Au niveau de l'interprétation, très bonne, on aura le plaisir de retrouver Teresa Gimpera, future star du cinéma espagnol ici à ses grands débuts à l'écran. Les inconditionnels de Jess Franco (puisque ça existe) reconnaitront Alberto Dalbès qui deviendra un temps un
des acteurs fétiches du cinéaste (raté). Antonio Ferrandis, un autre grand nom du cinéma ibérique à l'impressionnante carrière, joue le Professeur. Venue de la télévision la brune aux yeux azur Marianne Benet interprète Miriam et son fascinant couteau-poisson.

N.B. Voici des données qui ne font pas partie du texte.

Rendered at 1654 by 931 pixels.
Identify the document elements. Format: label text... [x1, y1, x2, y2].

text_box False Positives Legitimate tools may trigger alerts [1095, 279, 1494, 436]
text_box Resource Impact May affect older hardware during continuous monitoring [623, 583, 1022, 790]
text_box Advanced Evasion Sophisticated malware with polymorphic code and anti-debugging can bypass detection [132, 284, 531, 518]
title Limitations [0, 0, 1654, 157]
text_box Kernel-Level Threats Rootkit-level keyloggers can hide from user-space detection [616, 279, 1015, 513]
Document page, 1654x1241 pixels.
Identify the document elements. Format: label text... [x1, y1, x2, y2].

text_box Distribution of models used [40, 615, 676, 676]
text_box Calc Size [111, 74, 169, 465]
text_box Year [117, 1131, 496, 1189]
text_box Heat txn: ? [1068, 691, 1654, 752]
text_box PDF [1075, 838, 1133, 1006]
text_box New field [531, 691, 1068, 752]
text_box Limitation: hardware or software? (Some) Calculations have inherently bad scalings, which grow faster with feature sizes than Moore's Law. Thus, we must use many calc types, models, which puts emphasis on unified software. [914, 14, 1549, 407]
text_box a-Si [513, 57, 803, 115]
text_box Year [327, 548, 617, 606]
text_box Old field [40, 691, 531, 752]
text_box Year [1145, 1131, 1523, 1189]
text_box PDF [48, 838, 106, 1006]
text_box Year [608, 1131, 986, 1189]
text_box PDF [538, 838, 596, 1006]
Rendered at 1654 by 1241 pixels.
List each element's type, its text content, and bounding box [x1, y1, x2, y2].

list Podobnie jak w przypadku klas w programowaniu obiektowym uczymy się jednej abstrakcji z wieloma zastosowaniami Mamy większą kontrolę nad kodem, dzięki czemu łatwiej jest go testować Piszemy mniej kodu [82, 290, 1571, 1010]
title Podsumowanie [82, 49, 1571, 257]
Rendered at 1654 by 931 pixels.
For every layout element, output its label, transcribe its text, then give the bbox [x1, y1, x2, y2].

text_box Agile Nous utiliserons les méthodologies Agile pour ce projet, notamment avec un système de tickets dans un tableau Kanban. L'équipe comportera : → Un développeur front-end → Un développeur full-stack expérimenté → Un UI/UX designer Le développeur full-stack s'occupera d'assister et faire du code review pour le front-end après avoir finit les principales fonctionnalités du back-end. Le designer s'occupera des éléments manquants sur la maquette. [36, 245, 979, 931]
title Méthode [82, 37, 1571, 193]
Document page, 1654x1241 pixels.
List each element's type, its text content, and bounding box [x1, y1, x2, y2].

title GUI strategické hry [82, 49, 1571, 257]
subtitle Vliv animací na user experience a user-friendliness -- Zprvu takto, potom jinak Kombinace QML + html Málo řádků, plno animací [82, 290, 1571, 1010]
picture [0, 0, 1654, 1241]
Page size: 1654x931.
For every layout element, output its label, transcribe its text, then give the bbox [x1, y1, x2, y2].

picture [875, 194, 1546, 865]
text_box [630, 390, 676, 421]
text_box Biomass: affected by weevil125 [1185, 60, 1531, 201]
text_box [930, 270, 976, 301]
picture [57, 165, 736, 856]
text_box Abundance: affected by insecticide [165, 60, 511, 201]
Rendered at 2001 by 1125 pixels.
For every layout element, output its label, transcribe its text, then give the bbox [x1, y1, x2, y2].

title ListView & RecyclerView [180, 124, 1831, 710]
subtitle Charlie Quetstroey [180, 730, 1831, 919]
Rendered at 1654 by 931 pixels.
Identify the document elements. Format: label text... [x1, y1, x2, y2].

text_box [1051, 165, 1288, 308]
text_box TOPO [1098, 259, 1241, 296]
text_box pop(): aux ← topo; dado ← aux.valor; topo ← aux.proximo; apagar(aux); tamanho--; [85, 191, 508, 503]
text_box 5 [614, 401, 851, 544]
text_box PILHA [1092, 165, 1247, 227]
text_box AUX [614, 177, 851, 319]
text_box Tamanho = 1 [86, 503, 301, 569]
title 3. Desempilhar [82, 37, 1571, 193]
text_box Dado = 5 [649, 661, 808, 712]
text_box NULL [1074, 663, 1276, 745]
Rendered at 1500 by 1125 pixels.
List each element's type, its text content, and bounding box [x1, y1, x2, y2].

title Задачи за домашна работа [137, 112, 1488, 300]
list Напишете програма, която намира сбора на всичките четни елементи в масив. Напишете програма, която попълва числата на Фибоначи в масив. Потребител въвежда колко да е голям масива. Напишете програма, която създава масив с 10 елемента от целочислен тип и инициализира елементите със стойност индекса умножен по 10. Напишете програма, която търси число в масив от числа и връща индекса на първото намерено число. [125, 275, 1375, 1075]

Film d'auteur, film expérimental, thriller d'anticipation surréaliste, Fata morgana est une oeuvre déroutante loin d'être parfaite mais suffisamment curieuse, intrigante pour tenir en suspens les plus tenaces, les amateurs d'oeuvres aussi visuelles que cérébrales. Le film mérite quoiqu'il en soit d'être découvert tout comme le film suivant de son auteur Brillante porvenir. Aranda se tournera par la suite vers un cinéma plus classique, plus commercial.